One can point to the water crisis at Flint, Michigan as a recent representative example of systemic racism that is tantamount to genocidal neglect. In August 2012, Governor Rick Snyder (R) appointed Ed Kurtz Flint's emergency manager to oversee and cut city costs. Initially, Kurtz rejected his predecessor Michael Brown's plan of switching the city from treated water piped in from Detroit to drawing water from the Flint River, but the decision not to use the river was reversed by Governor Snyder's office. Accordingly, in 2013, the new city manager, Darnell Earley, oversaw the switch to Flint River water. By April 2014, residents complained of smelly, foul-tasting water. A Virginia Tech study of Flint's water supply revealed that almost 17 percent of the water samples researchers collected had lead levels above the federally actionable level, 15 ppb.
The responsibility for poisoning thousands of Flint, Michigan residents with dangerously polluted water rests on the shoulders of the white Republican governor of the state, Rick Snyder.
Documents obtained by subpoena reveal that Snyder was warned of the danger of using Flint water a year before the switch occurred. The governor was informed of a Legionella outbreak in Flint six months after the switch (and 16 months earlier that he claimed to have learned about it.) Snyder punished Flint's mayor for refusing Snyder's requests to declare Flint's water safe.
See https://www.vice.com/en_us/article/z3bd ... d-about-it
The immediate motive driving Snyder's decision was probably greed. But this is one of the ways systemic racism manifests itself. Black communities are viewed as expendable when white dollars are on the line.
As I said, this is just one isolated example of an endemic phenomenon. Black and First Nations communities have been and are exploited, put in harm's way, poisoned, murdered, eradicated from their homes, deprived of their dignity, all for the benefit of white people. These criminal acts are often whitewashed with euphemisms such as "cost cutting" and "progress," and the sad part is that this propaganda allows white people, including white Mormon scholars, too often to feel comfortable in their ignorance. They feel they know when they do not. They feel as though the things that white people do with all of their advantages--advantages gained at the expense of Black and Brown victims of white crimes--are feasible options for Black and Brown communities.

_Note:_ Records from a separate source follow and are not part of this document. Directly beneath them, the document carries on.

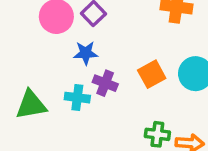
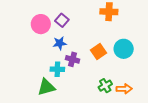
green triangle: (31, 105) -> (46, 87), moved
green cross: (157, 134) -> (105, 86), turned -32

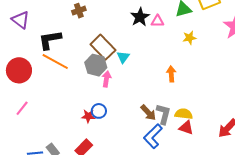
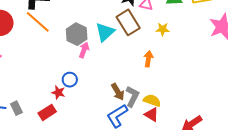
yellow star: (189, 38) -> (163, 29), moved
brown rectangle: (103, 47) -> (128, 22), moved
cyan triangle: (123, 57) -> (105, 32), size x1.5
red star: (88, 116) -> (58, 92), moved

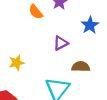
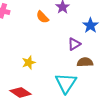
purple triangle: (61, 43) -> (74, 44), moved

This is like telling the good people of Flint that they could have easily gotten water from other sources when theirs started to make them sick. It is like telling Black folks that they just need to do a better job getting out to the polls, when polls are being shut down in poor areas, and when often Black voters cannot get to those polls because their white employers won't give them time off to do so.
The deck is so heavily stacked against Black and Brown communities that the advice of starting soup kitchens is really obtuse. It may be well intentioned, but it is so uninformed of the deep-seated, endemic nature of systemic racism as to sound insulting.
What is the right thing for white Mormons to do in this situation? They need to stop pontificating from a position of ignorance, and they need to start learning. They need to join Mitt Romney in the protests in support of Black Lives Matter. Those with blogs, podcasts, and other organs of rhetorical influence need to spend time devoting those resources to fighting the same fight in whatever way they can. Only by uniting our energies in support of such movements can we move the needle in the right direction. The time to dictate to Black people how they can properly help themselves is over. Now is the time to be an ally on the other side of the conflict. The white war against Black lives will end when white people stop harming Black lives in the thousands of ways they do, and join with Black people to make sure that all of us are truly equal under the law and enjoy substantive equality of opportunity.